Exactly and only the lines from the first entry through the line with "left ear: (413, 174)" should be copied, both ends included, with no pictures.

===

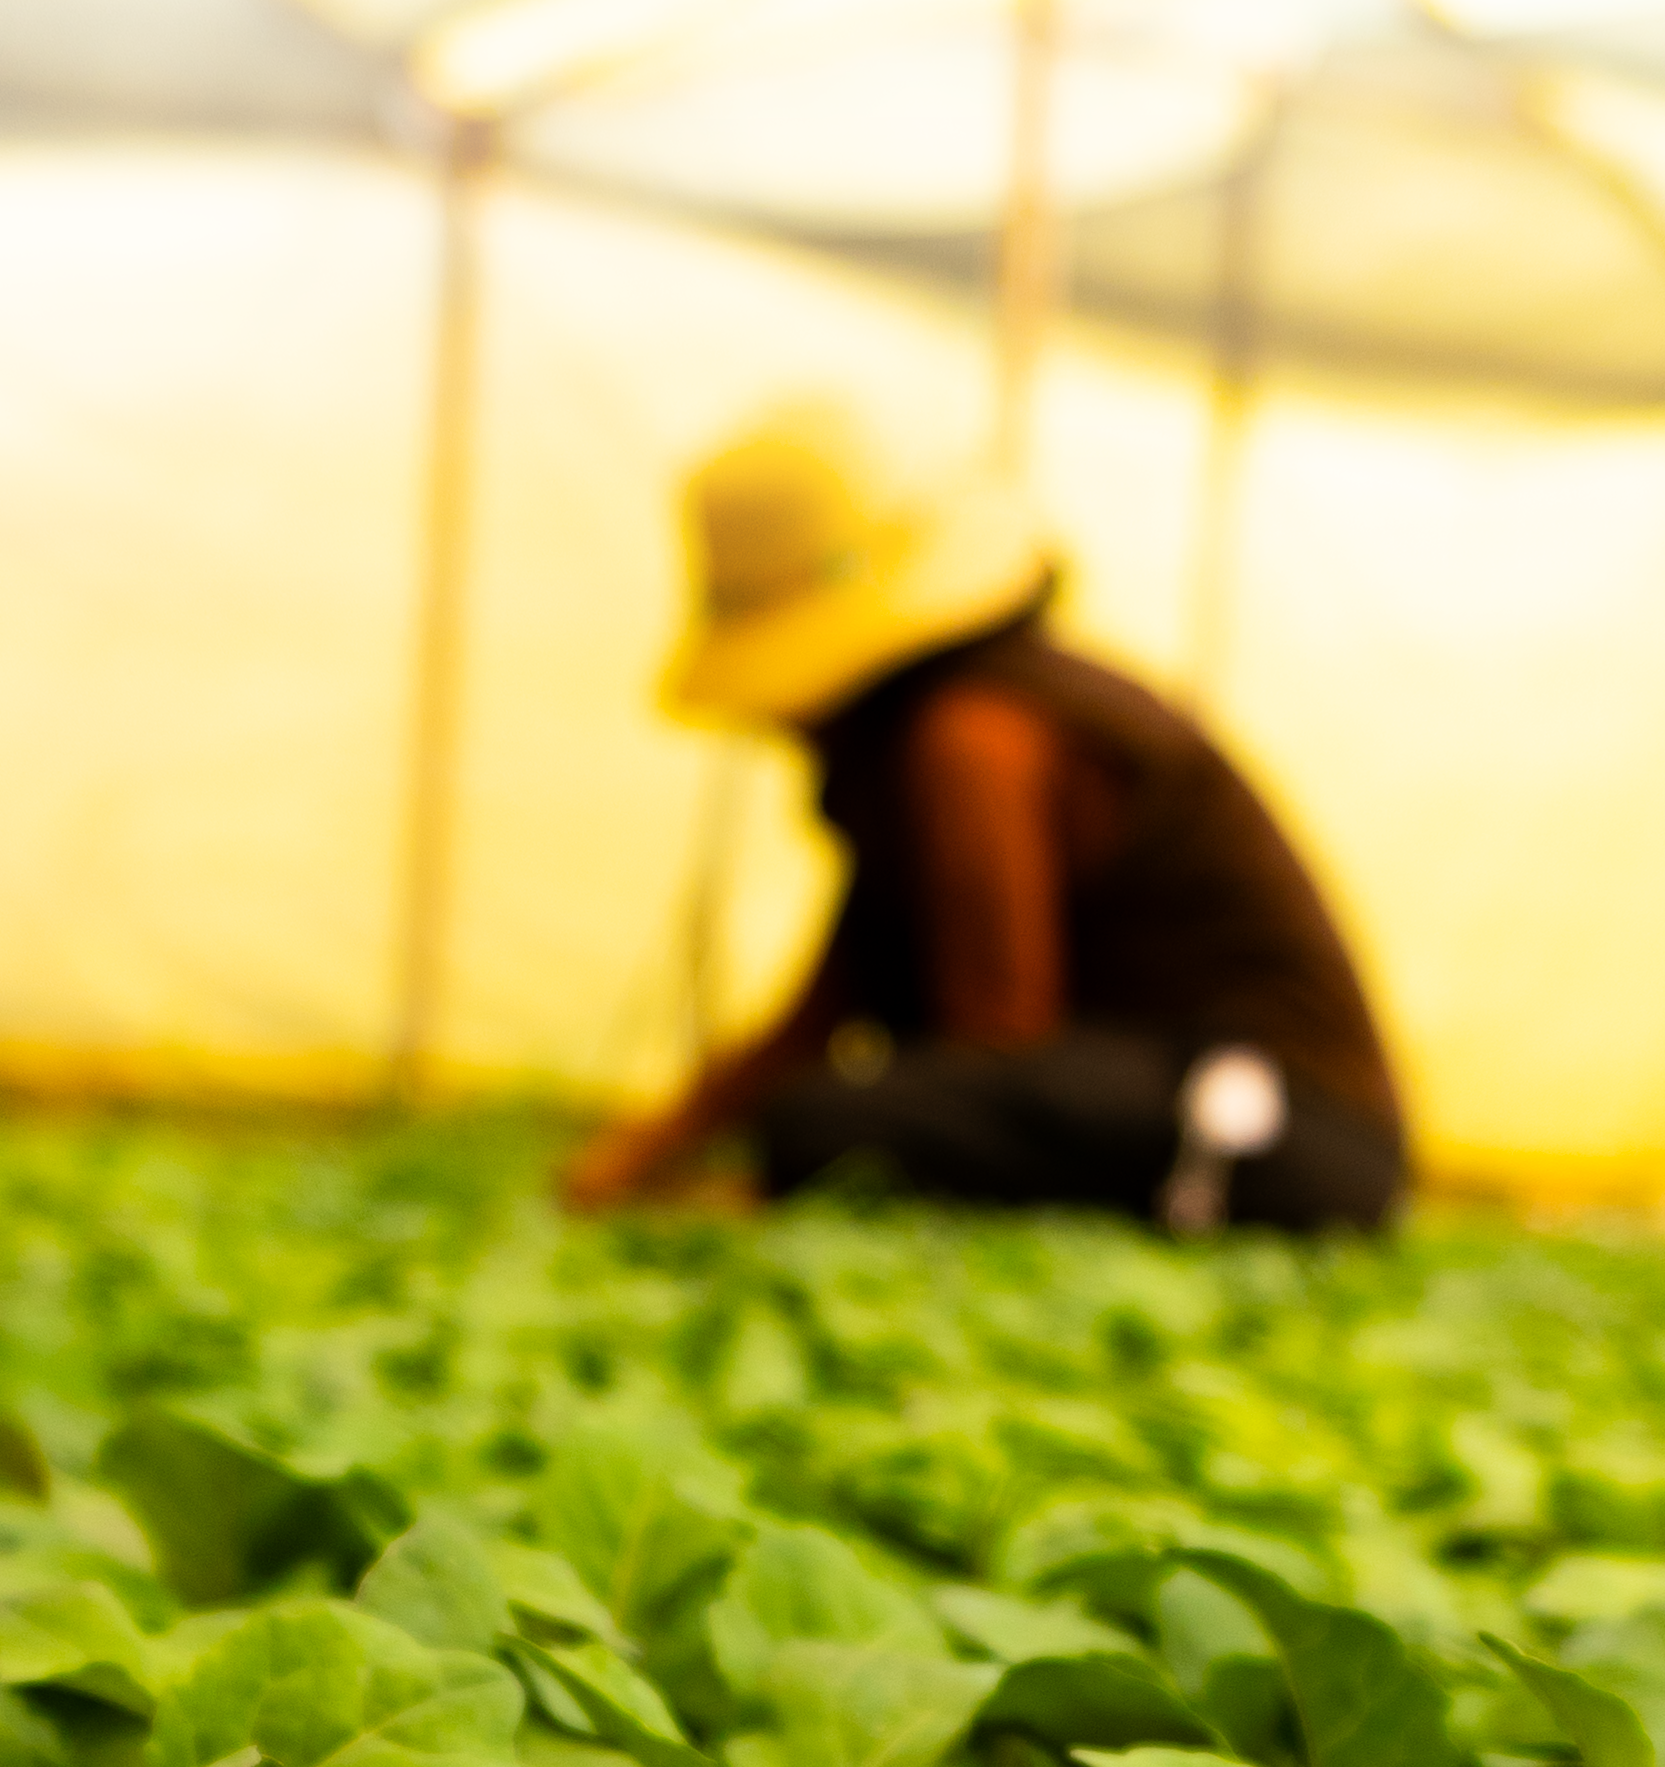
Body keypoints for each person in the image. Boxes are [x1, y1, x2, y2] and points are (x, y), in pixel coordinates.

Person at [565, 403, 1407, 1230]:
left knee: (830, 1124)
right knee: (831, 1114)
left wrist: (798, 1165)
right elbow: (831, 1003)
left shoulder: (973, 742)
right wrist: (648, 1150)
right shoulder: (941, 729)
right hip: (1159, 1098)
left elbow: (998, 1037)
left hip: (1282, 1128)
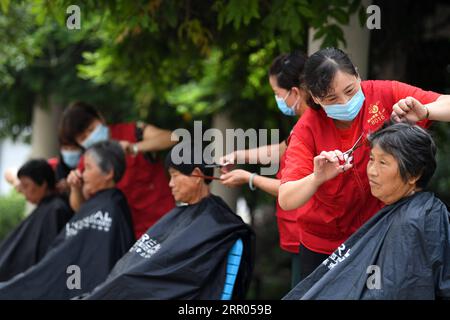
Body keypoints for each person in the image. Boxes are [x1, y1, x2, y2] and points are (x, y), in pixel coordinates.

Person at [278, 47, 450, 281]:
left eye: (350, 90)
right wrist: (316, 178)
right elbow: (287, 199)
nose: (346, 102)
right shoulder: (306, 130)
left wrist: (426, 110)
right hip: (326, 248)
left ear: (358, 75)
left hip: (383, 233)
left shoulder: (384, 93)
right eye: (332, 99)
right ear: (317, 99)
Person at [284, 122, 450, 299]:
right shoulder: (403, 213)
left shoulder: (415, 221)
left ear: (413, 174)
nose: (371, 171)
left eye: (383, 162)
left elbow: (402, 289)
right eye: (371, 159)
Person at [81, 142, 255, 300]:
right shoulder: (183, 216)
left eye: (174, 175)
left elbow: (171, 280)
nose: (170, 184)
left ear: (195, 176)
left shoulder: (217, 225)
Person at [219, 52, 310, 287]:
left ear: (295, 93)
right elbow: (282, 149)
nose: (277, 99)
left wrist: (249, 178)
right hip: (300, 235)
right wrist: (239, 156)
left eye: (277, 94)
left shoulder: (314, 127)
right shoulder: (303, 125)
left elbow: (291, 189)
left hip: (311, 238)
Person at [0, 141, 135, 299]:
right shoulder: (96, 204)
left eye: (88, 168)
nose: (82, 174)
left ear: (108, 173)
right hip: (73, 284)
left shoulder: (113, 207)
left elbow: (99, 262)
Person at [62, 101, 176, 238]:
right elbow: (79, 208)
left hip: (165, 226)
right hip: (127, 236)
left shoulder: (134, 132)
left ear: (100, 117)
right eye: (83, 138)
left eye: (91, 129)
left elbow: (172, 137)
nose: (90, 137)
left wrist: (135, 148)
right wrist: (75, 188)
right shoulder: (87, 161)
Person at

===

» Result of the task:
Body keypoints for each person in the image. Boxes are [x1, y1, x2, y2] and points are (x, y), in pixel coordinates.

Person at [565, 403, 1407, 1230]:
left knee: (830, 1124)
right knee: (831, 1114)
left wrist: (798, 1165)
right elbow: (831, 1003)
left shoulder: (973, 742)
right wrist: (648, 1150)
right shoulder: (941, 729)
right hip: (1159, 1098)
left elbow: (998, 1037)
left hip: (1282, 1128)
Body keypoints for each person in the image. Boxes are [x1, y1, x2, y2] and points are (x, y), in pixel coordinates.

Person at [278, 47, 450, 281]:
left eye: (350, 90)
right wrist: (316, 178)
right elbow: (287, 199)
nose: (346, 102)
right shoulder: (306, 130)
left wrist: (426, 110)
right hip: (326, 248)
left ear: (358, 75)
left hip: (383, 233)
left shoulder: (384, 93)
right eye: (332, 99)
right ear: (317, 99)
Person at [284, 122, 450, 299]:
right shoulder: (403, 213)
left shoulder: (415, 221)
left ear: (413, 174)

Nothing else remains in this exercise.